Lo si ritiene un fenomeno psicosomatico, insomma, mentre è esattamente il contrario: il dolore sessuale ha cause fisiche, ma nella coscienza delle donne - che ne parlano di rado e ancor più di rado decidono di rivolgersi agli specialisti - viene avvertito come un disagio psicologico. Una fisima. Diana, 33 anni: «Mi aspettavo che far l'amore fosse una cosa meravigliosa. Invece ho provato sempre dolore, fin dalla prima volta. Passerà, mi dicevo. Invece il dolore è peggiorato negli anni». Prima di pensare che c'è qualcosa che non funziona nel corpo, in casi come questi si chiamano in causa la testa, i sentimenti.
Disapreunia, vaginismo, cicatrici retraenti, anomalie anatomiche, sono invece alcuni fra i nomi di questo dolore, la cui componente fisica è stata per tanto tempo trascurata. Vi è un motivo ben chiaro, in tutto questo: la sessualità femminile è stata sempre vista come un'espressione psicologica e affettiva. Come qualcosa di assai meno fisico della sessualità maschile: le ragioni del corpo di lui sono riconosciute da sempre, mentre quello di lei ha appena acquisito la dignità di soggetto. E ha, a dire il vero, ancora tanta, tanta strada da fare.

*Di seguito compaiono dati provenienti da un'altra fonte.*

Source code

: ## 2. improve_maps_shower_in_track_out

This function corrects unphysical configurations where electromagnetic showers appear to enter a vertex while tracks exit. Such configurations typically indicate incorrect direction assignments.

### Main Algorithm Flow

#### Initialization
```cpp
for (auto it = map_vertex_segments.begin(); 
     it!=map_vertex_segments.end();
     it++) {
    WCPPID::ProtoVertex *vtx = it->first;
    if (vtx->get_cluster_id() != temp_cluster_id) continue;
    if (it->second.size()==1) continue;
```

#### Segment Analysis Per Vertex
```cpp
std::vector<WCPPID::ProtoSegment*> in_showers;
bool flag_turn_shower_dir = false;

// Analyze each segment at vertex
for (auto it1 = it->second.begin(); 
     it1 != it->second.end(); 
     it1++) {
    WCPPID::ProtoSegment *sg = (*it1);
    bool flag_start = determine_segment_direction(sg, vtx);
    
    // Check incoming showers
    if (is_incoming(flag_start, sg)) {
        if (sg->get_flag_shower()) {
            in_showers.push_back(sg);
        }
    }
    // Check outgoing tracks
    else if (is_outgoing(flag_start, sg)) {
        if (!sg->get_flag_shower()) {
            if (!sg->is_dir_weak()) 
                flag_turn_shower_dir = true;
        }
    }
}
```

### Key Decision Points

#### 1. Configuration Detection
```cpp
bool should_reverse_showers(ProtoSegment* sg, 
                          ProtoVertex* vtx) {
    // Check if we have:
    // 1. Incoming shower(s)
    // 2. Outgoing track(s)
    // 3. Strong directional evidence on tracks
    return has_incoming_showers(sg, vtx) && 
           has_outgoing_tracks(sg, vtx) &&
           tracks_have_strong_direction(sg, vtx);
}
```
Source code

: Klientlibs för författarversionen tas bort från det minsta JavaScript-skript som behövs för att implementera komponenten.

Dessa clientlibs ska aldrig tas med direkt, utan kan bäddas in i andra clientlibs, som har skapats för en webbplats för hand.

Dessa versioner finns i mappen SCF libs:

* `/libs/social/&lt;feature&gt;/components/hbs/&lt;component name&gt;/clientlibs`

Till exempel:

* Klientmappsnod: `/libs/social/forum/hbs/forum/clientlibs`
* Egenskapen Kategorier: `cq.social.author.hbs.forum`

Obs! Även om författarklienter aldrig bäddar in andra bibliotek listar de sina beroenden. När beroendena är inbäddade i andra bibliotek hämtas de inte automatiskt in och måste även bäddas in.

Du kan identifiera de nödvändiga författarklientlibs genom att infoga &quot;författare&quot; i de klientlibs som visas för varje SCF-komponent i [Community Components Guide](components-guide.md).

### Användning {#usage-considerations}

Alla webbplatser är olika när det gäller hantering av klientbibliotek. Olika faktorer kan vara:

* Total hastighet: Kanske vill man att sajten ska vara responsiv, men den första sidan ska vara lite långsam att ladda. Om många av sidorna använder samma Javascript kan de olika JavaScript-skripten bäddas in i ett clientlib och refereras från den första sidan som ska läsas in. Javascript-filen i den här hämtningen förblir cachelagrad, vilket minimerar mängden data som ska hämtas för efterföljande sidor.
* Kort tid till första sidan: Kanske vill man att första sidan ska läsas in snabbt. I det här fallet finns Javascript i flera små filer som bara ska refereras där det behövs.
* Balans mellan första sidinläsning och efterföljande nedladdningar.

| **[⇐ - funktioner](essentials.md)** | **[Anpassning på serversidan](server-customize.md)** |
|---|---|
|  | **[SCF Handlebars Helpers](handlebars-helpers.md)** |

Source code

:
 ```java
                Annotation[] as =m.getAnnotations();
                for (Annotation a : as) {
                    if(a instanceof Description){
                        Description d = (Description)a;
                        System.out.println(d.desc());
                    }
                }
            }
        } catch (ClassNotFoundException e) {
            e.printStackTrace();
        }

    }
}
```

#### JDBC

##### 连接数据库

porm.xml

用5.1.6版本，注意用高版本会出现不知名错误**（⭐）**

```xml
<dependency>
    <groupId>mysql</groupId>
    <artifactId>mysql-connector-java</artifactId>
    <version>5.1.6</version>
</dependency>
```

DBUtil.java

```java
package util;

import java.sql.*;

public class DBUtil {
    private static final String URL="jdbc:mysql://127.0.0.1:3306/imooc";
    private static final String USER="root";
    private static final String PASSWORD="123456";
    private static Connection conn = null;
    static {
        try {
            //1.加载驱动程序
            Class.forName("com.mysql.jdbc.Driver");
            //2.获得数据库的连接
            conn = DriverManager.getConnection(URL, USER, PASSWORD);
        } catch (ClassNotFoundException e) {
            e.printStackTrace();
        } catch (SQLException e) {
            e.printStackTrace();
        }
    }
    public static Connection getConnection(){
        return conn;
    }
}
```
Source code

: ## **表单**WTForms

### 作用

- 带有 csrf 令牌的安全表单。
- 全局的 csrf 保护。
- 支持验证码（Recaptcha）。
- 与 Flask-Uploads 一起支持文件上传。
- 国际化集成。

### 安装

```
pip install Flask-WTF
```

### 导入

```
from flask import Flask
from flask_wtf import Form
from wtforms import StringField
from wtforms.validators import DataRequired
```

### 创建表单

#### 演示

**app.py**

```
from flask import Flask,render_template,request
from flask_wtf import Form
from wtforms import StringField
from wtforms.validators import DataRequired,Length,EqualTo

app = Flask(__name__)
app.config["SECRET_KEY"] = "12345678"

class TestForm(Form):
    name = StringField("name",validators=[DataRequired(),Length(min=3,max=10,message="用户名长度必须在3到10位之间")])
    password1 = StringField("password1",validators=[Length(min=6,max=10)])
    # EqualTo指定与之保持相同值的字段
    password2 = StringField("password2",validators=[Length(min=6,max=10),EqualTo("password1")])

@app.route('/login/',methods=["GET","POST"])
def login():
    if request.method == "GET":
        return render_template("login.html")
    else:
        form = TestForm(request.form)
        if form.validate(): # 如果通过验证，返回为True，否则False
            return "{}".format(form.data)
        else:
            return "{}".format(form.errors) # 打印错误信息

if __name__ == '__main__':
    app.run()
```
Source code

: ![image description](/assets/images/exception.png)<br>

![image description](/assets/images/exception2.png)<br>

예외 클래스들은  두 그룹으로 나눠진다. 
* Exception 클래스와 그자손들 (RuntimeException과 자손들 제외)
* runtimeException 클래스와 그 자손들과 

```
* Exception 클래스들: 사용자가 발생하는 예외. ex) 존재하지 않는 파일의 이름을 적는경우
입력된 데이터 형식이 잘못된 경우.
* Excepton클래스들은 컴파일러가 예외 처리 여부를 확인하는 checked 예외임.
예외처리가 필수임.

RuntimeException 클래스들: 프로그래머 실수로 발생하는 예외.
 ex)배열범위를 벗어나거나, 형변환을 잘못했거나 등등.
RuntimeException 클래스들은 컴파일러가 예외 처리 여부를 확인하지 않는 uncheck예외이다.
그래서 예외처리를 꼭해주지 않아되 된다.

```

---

Angelicato, vocato soltanto a quella specie di miracolo che è la procreazione, il corpo della donna non ha quasi mai avuto voce in capitolo; la sua sessualità è stata per millenni ignorata e poi, a emancipazione in corso, confinata alla sfera psicologica e agli impulsi della volontà. Il corpo, ridotto al silenzio.
Oggi, uno studio condotto dal Primary Care Sciences Research Centre della Keele University (Gran Bretagna), ci spiega che per una donna su tre l'orgasmo si configura come una specie di chimera pressoché irraggiungibile. Ben poco di nuovo, si dirà, in questa ricerca. Se non che, la responsabile di questo studio, Kate Dunn, rivela che il 34-45 per cento della variazione individuale nella capacità di raggiungere l'acme del piacere dipende dalla variabilità genetica individuale. Questa specie di determinismo tale per cui nasciamo condannate o no ad appagarci facendo l'amore, non deve però diventare il pretesto per gettare la spugna.
Perché tanto il dolore sessuale quanto questa presunta vocazione genetica al piacere sono il segno che il nostro corpo chiede rispetto. Anche soltanto un poco di attenzione prima di rivolgerci prontamente, con una specie di automatismo indotto, alla tanto coccolata psiche.